PG 7In today’s modern Internet spam is always a constant threat to computer security for users worldwide and will often contain malware viruses. Although most people will ignore spam a small amount of users get sucked in to spammers advertising schemes. Because spammers are sending out thousands of spam based messages at a time they can easily profit from a couple of over trusting users and because spam is cheap to develop there is always a market for them. In past years users would receive hundreds of messages a day by spammers and trying to sift through emails to find a legitimate message proved to be a daunting task for users. For this reason spam filters were introduced. Spam filters work by using a number of procedures. The first is a language-based filter; these are the easiest procedures for a spam filter to implement. The filter will simply scan through emails and remove any that are not in the native language of the user. Settings for this can obviously be changed if a user is working in a foreign country, the user can simply enable the languages that they would like to receive by changing the settings of the filter. Content spam filters use a complex set of rules to evaluate messages that are likely to be spam-based advertising. The spam is redirected into a spam folder that can later be deleted by the user. This is one of the most effective approaches to countering spammers however on occasion it can result in legitimate emails being sent to spam folders due to a user request of an advertising promotions or news letters. User spam filters can be the most effective filters if used properly. They require the user to input a set of rules for the filter to follow, although this can be an effective method it can be time consuming and is not the easiest tool for users to use.
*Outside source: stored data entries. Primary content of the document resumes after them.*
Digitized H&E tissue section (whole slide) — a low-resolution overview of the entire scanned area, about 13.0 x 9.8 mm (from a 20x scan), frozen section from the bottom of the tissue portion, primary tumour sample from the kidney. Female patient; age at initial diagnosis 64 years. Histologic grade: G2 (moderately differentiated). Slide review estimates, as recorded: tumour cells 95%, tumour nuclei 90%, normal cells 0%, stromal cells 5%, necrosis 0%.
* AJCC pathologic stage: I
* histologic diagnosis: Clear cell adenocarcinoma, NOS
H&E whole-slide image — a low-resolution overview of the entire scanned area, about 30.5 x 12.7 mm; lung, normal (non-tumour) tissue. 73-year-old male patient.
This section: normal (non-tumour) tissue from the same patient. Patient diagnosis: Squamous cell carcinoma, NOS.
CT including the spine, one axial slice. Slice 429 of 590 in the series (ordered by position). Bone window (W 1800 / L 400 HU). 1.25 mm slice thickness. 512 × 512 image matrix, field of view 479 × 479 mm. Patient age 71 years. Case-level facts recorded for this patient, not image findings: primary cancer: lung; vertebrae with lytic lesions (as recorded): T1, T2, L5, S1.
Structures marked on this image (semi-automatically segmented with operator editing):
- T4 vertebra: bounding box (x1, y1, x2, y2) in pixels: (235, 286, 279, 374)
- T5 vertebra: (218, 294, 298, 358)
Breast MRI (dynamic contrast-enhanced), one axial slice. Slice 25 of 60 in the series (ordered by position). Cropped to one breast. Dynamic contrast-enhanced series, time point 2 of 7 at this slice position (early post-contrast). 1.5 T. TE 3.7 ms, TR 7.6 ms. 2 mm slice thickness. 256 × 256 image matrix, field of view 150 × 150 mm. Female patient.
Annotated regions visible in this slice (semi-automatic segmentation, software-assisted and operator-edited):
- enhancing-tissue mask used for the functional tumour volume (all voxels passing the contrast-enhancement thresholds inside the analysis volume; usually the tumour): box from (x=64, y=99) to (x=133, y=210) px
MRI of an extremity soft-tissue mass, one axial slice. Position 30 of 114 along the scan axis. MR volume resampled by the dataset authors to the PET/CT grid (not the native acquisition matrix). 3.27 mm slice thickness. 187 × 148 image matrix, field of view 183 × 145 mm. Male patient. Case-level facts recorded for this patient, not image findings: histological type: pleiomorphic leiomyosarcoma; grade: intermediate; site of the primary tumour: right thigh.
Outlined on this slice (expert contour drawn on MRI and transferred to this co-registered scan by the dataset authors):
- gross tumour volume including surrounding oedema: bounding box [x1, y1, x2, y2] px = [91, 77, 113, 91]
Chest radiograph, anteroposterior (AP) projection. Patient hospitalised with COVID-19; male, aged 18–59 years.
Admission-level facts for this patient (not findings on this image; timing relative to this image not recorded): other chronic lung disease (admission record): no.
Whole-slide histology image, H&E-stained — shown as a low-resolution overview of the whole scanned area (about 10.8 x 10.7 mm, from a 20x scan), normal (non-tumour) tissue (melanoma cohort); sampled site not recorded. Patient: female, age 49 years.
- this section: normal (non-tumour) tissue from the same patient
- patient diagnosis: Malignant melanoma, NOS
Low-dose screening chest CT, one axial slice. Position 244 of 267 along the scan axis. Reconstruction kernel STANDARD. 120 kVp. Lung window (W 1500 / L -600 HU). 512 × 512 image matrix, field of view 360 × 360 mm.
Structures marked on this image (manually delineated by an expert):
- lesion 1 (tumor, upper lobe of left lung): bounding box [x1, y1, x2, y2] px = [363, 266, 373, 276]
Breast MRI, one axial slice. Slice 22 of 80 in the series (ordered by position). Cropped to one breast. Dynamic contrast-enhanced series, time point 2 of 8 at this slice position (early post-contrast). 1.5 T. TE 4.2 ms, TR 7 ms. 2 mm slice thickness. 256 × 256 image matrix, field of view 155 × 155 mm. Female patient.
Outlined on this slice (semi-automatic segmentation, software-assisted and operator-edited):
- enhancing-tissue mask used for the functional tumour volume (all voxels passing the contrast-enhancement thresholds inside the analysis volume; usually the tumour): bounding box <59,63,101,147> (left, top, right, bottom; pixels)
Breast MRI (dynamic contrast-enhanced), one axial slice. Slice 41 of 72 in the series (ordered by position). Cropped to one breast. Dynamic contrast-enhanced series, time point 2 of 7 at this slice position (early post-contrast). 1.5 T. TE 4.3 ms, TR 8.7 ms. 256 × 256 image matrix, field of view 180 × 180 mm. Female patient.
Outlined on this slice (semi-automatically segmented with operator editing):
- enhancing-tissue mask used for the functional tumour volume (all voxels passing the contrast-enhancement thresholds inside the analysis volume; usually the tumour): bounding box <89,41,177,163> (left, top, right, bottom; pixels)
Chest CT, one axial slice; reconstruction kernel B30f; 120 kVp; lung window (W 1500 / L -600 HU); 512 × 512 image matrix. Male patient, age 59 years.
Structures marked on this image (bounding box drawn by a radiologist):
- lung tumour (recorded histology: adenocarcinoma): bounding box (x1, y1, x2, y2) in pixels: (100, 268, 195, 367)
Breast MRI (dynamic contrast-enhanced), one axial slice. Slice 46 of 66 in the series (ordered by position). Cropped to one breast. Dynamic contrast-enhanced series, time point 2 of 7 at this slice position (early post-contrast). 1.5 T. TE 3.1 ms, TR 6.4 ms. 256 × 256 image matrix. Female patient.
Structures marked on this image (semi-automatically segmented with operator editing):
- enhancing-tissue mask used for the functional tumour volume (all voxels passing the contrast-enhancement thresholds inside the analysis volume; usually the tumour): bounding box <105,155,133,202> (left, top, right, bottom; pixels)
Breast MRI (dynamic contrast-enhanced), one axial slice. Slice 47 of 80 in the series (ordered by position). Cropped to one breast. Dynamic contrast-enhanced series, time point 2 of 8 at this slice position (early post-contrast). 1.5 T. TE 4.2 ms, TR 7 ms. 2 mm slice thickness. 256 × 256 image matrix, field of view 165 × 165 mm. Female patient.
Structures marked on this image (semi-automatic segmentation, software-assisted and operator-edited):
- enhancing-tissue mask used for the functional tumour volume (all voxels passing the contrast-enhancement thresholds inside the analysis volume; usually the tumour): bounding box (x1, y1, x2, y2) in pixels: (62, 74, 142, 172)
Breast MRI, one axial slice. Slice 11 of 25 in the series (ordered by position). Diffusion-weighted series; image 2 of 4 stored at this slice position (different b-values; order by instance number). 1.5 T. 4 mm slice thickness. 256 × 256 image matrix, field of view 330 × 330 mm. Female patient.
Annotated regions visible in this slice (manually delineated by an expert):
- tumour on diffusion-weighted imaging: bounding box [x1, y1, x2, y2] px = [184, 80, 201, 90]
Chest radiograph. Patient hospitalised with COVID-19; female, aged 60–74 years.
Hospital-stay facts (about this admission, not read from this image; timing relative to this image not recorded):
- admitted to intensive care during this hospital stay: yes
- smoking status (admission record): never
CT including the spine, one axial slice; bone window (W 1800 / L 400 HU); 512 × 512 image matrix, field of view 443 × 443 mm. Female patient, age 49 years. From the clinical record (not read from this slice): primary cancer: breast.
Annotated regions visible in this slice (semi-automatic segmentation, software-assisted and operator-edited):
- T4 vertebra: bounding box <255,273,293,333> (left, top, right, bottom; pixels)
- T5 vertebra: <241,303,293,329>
Overall there are a lot of security measures that can be implemented to protect computers and networks form malware. Most security measures that are available to users are aimed at protecting computers from malware, adware, spam and various types of common viruses. Although there are a lot of companies providing these services cyber criminals are always looking for new ways to get around firewalls and anti virus software and on some occasions they are successful. Because there are so many hackers and spammers around the globe new ways of getting around these barriers are frequently being developed and catching them can be very difficult. However if users take the appropriate steps such as installing firewalls and anti malware/virus software they will be less likely to fall prey to cyber criminals.